------ Estratto del documento ------

LA CRISI E’ PRINCIPALMENTE POLITICA
Talkingpeace intervista il segretario generale del sindacato basco ELA, Adolfo Muñoz “Txiki”.
ELA (Euskal Langile Alkartasuna – Solidarieta Lavoratori Baschi) è nata nel 1911. Rappresenta il maggior sindacato basco nel Paese basco sud – Comunità Autonoma Basca (CAV) e Comunità Foral Navarra (CAF)., con 109.318 iscritti pari al 36% nelle ultime elezioni sindacali. ELA si definisce come “sindacato di classe basco” . A partire dagli anni 90 assieme al sindacato della sinistra indipendentista LAB ed altre organizzazioni sindacali basche ,conforma la maggioranza sindacale in Euskal Herria. ELA contesta il dialogo sociale imposto dai Governi autonomi padronato e sindacati spagnoli UGT e CCOO. Per ELA, “il modello di dialogo sociale attuale significa la pace sociale. Significa sostenere od applaudire le politiche che si applicano in cambio della assegnazione e gestione di una parte dei fondi pubblici alle organizzazioni che fanno parte di questo dialogo”
Alcuni dati sulla situazione economica basca. Nel quarto trimestre del 2009 gli occupati in Euskal Herria Sud sono staiti 1.189.600 persone. La tassa di disoccupazione in Euskal Herria Sud è del 12% rispetto al 19 del resto dello stato spagnolo. Nell’ ultimo anno sono stati persi 54 000 posti di lavoro mentre sono stati firmati 874.649 contratti di lavoro dei quali il 92% sono contratti temporali. La crisi economica ha avuto come conseguenze in Euskal Herria una decrescita del PIL di un 2,5% in Navarra, del 3,3 % , rispetto al la 3,6%, dello Stato spagnolo e al 4,1% della UE-27
Un dato significativo riguarda la riforma delle pensioni annunciata dal Governo Zapatero. Poche settimane fa. Le misure adottate, scaturite dopo una riunione del’esecutivo spagnolo con la Commissione Economica della UE, si basa sul reiterato concetto della presunta insolvenza del sistema pubblico. Eppure in Spagna, che è stato il paese che maggiormente ha subito le conseguenze dalla crisi economica finanziaria, fin dalla metà degli 90 , esperti legati al mondo finanziario e ed imprenditoriale, pronosticavano il fallimento a breve termine del sistema pubblico delle pensioni. Addirittura si arrivò a prevedere un debito della previdenza sociale pari 10% del PIL. Oggi la Spagna registra, in questo comparto, un surplus di 8500 milioni di euro ed un Fondo di Riserva pari a 62.000 di euro. Tra gli “esperti” chiamati allora ad elaborare queste previsioni apocalittiche c’era José Piñeira , cileno, ministro del regime di Augusto Pinochet negli anni 80. La soluzione auspicata era logicamente la privatizzazione del sistema pensionistico.

------ Dati forniti ------

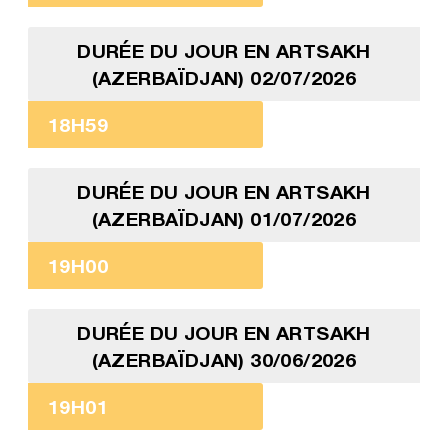
DURÉE DU JOUR EN ARTSAKH
(AZERBAÏDJAN) 02/07/2026
18H59
DURÉE DU JOUR EN ARTSAKH
(AZERBAÏDJAN) 01/07/2026
19H00
DURÉE DU JOUR EN ARTSAKH
(AZERBAÏDJAN) 30/06/2026
19H01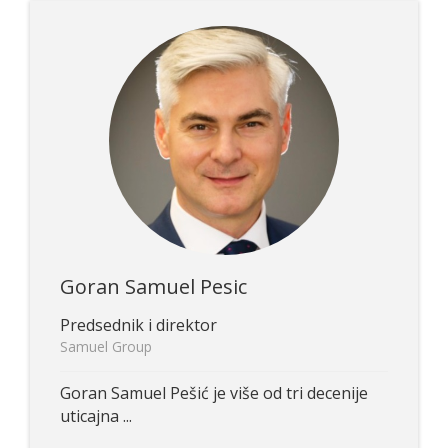
Goran Samuel Pesic
Predsednik i direktor
Samuel Group
Goran Samuel Pešić je više od tri decenije
uticajna ...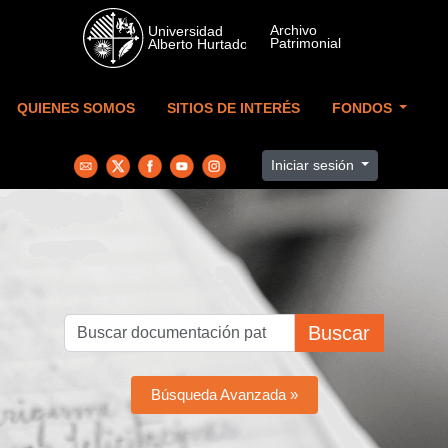
Skip to main content
QUIENES SOMOS
SITIOS DE INTERÉS
FONDOS
Iniciar sesión
Buscar
Búsqueda Avanzada »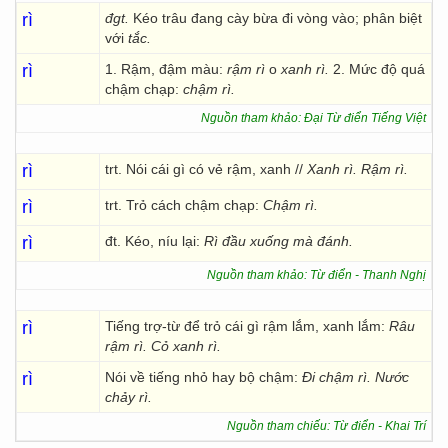
rì
đgt.
Kéo trâu đang cày bừa đi vòng vào; phân biệt
với
tắc.
rì
1. Rậm, đậm màu:
rậm rì
o
xanh rì.
2. Mức độ quá
chậm chạp:
chậm rì.
Nguồn tham khảo: Đại Từ điển Tiếng Việt
rì
trt. Nói cái gì có vẻ rậm, xanh //
Xanh rì. Rậm rì.
rì
trt. Trỏ cách chậm chạp:
Chậm rì.
rì
đt. Kéo, níu lại:
Rì đầu xuống mà đánh.
Nguồn tham khảo: Từ điển - Thanh Nghị
rì
Tiếng trợ-từ để trỏ cái gì rậm lắm, xanh lắm:
Râu
rậm rì. Cỏ xanh rì.
rì
Nói về tiếng nhỏ hay bộ chậm:
Đi chậm rì. Nước
chảy rì.
Nguồn tham chiếu: Từ điển - Khai Trí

------

Scopo dell'esercizio:
In base all'estratto del documento, per quale motivo ELA contesta il dialogo sociale imposto dai Governi autonomi, dal padronato e dai sindacati spagnoli UGT e CCOO? Rispondi in una o due frasi.

Risposta:
Per ELA il modello attuale di dialogo sociale equivale alla pace sociale. Significa infatti sostenere o applaudire le politiche applicate, in cambio dell'assegnazione e della gestione di una parte dei fondi pubblici alle organizzazioni che partecipano a quel dialogo.